● **Your instructions**:
Reproduce every one of the following records word for word, keeping each line and its order unchanged.

● **Data shown**:
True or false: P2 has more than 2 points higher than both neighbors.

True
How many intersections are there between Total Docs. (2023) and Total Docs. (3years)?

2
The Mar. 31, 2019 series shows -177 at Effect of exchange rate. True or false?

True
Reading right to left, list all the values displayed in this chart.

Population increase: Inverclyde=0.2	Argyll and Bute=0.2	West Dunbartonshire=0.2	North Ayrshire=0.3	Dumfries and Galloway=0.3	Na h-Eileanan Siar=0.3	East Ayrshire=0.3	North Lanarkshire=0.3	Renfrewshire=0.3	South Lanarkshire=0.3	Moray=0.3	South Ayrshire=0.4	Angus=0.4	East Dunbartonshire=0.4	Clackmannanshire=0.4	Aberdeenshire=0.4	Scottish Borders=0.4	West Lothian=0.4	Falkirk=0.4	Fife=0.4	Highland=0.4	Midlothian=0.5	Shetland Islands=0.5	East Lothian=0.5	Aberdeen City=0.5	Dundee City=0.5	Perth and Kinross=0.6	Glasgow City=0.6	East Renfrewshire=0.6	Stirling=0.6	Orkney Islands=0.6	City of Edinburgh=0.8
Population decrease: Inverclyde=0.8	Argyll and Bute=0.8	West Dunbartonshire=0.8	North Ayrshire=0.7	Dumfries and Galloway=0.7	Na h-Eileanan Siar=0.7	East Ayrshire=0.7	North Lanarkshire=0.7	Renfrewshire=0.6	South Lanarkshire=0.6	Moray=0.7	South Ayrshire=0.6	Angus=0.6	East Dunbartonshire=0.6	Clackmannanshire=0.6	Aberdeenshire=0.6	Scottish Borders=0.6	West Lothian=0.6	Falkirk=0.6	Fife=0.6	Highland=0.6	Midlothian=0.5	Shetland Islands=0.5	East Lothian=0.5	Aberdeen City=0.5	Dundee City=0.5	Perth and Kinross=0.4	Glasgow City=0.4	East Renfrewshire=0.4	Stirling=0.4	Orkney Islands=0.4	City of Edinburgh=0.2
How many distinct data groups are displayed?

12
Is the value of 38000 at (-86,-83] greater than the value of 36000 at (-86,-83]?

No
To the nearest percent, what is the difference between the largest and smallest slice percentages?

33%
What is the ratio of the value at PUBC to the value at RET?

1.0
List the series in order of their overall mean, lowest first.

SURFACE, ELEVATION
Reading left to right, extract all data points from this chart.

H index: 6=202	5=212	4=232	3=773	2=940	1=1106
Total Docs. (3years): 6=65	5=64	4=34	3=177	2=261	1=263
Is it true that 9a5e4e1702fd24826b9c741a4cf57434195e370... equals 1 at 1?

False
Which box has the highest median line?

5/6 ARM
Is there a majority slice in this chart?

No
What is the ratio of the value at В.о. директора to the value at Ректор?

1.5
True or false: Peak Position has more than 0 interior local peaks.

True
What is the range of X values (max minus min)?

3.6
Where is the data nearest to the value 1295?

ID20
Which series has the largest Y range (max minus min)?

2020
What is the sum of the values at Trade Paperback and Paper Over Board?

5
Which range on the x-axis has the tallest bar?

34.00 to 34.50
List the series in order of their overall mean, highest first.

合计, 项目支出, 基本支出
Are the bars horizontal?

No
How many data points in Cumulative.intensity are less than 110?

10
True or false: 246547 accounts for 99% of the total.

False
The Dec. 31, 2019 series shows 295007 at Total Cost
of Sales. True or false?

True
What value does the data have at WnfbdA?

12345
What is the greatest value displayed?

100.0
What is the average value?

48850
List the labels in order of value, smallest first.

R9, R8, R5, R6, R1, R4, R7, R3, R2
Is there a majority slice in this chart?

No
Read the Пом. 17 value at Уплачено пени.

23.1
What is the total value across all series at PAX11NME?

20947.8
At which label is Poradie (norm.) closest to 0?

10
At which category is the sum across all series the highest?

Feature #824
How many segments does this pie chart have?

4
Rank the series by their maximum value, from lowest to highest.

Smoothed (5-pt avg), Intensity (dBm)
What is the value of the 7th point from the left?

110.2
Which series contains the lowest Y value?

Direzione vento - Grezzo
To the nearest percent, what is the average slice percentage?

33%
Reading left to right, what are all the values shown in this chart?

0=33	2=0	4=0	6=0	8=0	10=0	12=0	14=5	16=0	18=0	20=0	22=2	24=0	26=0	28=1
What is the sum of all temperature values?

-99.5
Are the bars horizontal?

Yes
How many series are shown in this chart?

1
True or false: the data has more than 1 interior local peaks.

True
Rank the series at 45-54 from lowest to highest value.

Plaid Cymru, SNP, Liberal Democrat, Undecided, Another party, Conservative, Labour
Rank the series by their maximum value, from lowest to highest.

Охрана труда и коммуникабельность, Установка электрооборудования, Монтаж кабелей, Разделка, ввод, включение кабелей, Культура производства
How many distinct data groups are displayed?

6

● **Expected answer**:
True or false: P2 has more than 2 points higher than both neighbors.

True
How many intersections are there between Total Docs. (2023) and Total Docs. (3years)?

2
The Mar. 31, 2019 series shows -177 at Effect of exchange rate. True or false?

True
Reading right to left, list all the values displayed in this chart.

Population increase: Inverclyde=0.2	Argyll and Bute=0.2	West Dunbartonshire=0.2	North Ayrshire=0.3	Dumfries and Galloway=0.3	Na h-Eileanan Siar=0.3	East Ayrshire=0.3	North Lanarkshire=0.3	Renfrewshire=0.3	South Lanarkshire=0.3	Moray=0.3	South Ayrshire=0.4	Angus=0.4	East Dunbartonshire=0.4	Clackmannanshire=0.4	Aberdeenshire=0.4	Scottish Borders=0.4	West Lothian=0.4	Falkirk=0.4	Fife=0.4	Highland=0.4	Midlothian=0.5	Shetland Islands=0.5	East Lothian=0.5	Aberdeen City=0.5	Dundee City=0.5	Perth and Kinross=0.6	Glasgow City=0.6	East Renfrewshire=0.6	Stirling=0.6	Orkney Islands=0.6	City of Edinburgh=0.8
Population decrease: Inverclyde=0.8	Argyll and Bute=0.8	West Dunbartonshire=0.8	North Ayrshire=0.7	Dumfries and Galloway=0.7	Na h-Eileanan Siar=0.7	East Ayrshire=0.7	North Lanarkshire=0.7	Renfrewshire=0.6	South Lanarkshire=0.6	Moray=0.7	South Ayrshire=0.6	Angus=0.6	East Dunbartonshire=0.6	Clackmannanshire=0.6	Aberdeenshire=0.6	Scottish Borders=0.6	West Lothian=0.6	Falkirk=0.6	Fife=0.6	Highland=0.6	Midlothian=0.5	Shetland Islands=0.5	East Lothian=0.5	Aberdeen City=0.5	Dundee City=0.5	Perth and Kinross=0.4	Glasgow City=0.4	East Renfrewshire=0.4	Stirling=0.4	Orkney Islands=0.4	City of Edinburgh=0.2
How many distinct data groups are displayed?

12
Is the value of 38000 at (-86,-83] greater than the value of 36000 at (-86,-83]?

No
To the nearest percent, what is the difference between the largest and smallest slice percentages?

33%
What is the ratio of the value at PUBC to the value at RET?

1.0
List the series in order of their overall mean, lowest first.

SURFACE, ELEVATION
Reading left to right, extract all data points from this chart.

H index: 6=202	5=212	4=232	3=773	2=940	1=1106
Total Docs. (3years): 6=65	5=64	4=34	3=177	2=261	1=263
Is it true that 9a5e4e1702fd24826b9c741a4cf57434195e370... equals 1 at 1?

False
Which box has the highest median line?

5/6 ARM
Is there a majority slice in this chart?

No
What is the ratio of the value at В.о. директора to the value at Ректор?

1.5
True or false: Peak Position has more than 0 interior local peaks.

True
What is the range of X values (max minus min)?

3.6
Where is the data nearest to the value 1295?

ID20
Which series has the largest Y range (max minus min)?

2020
What is the sum of the values at Trade Paperback and Paper Over Board?

5
Which range on the x-axis has the tallest bar?

34.00 to 34.50
List the series in order of their overall mean, highest first.

合计, 项目支出, 基本支出
Are the bars horizontal?

No
How many data points in Cumulative.intensity are less than 110?

10
True or false: 246547 accounts for 99% of the total.

False
The Dec. 31, 2019 series shows 295007 at Total Cost
of Sales. True or false?

True
What value does the data have at WnfbdA?

12345
What is the greatest value displayed?

100.0
What is the average value?

48850
List the labels in order of value, smallest first.

R9, R8, R5, R6, R1, R4, R7, R3, R2
Is there a majority slice in this chart?

No
Read the Пом. 17 value at Уплачено пени.

23.1
What is the total value across all series at PAX11NME?

20947.8
At which label is Poradie (norm.) closest to 0?

10
At which category is the sum across all series the highest?

Feature #824
How many segments does this pie chart have?

4
Rank the series by their maximum value, from lowest to highest.

Smoothed (5-pt avg), Intensity (dBm)
What is the value of the 7th point from the left?

110.2
Which series contains the lowest Y value?

Direzione vento - Grezzo
To the nearest percent, what is the average slice percentage?

33%
Reading left to right, what are all the values shown in this chart?

0=33	2=0	4=0	6=0	8=0	10=0	12=0	14=5	16=0	18=0	20=0	22=2	24=0	26=0	28=1
What is the sum of all temperature values?

-99.5
Are the bars horizontal?

Yes
How many series are shown in this chart?

1
True or false: the data has more than 1 interior local peaks.

True
Rank the series at 45-54 from lowest to highest value.

Plaid Cymru, SNP, Liberal Democrat, Undecided, Another party, Conservative, Labour
Rank the series by their maximum value, from lowest to highest.

Охрана труда и коммуникабельность, Установка электрооборудования, Монтаж кабелей, Разделка, ввод, включение кабелей, Культура производства
How many distinct data groups are displayed?

6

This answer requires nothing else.